"what you are missing is that linux has for years not actually allocated all that extra ram for a fork, instead it has marked the ram as being shared, but copy-on-write (COW)"
I don't believe I've said anything to contradict this.
On systems with a MMU, fork copies the page tables and not the pages themselves such that the new processes share physical ram until they are written to.
" so that if the memory is not written to, it is never duplicated."
Whether you've realized it or not, the problem of over-committed memory remains present. At the time the kernel receives the "fork()" syscall from a large process (imagine 1.5GB working set) which uses more ram than is available to the child, it has to choose between two bad choices:
1. Either deny the request up front due to low memory constraints.
2. over-commit memory in a gamble that neither the parent nor the child will change too many pages.

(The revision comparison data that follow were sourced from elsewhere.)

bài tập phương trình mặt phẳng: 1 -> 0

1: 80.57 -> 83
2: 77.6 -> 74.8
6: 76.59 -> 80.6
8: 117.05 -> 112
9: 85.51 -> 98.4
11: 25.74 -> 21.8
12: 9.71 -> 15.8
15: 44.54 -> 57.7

Both answers are seriously flawed. I gave two examples of applications which demonstrate either the inefficiency of fork(), or the risky over commit behavior.
Most administrators will agree that the "OOM Killer" has no place in stable production environments. The only way to guaranty well behaved processes are not killed is for the kernel to guaranty resources by not over-committing them. This spells trouble for interfaces like fork(), which depend on over-committed memory to work efficiently.
Without over-committed memory, a large process would find itself unable to issue fork/exec calls to spawn a small process.
If the parent is a tiny daemon who's only purpose is to spawn children, this isn't such a big deal. However, it is a disappointment that the fork syscall is either very risky, or a resource hog when called from large parents.
Even if fork had no other problems, this is an excellent reason to seek alternatives.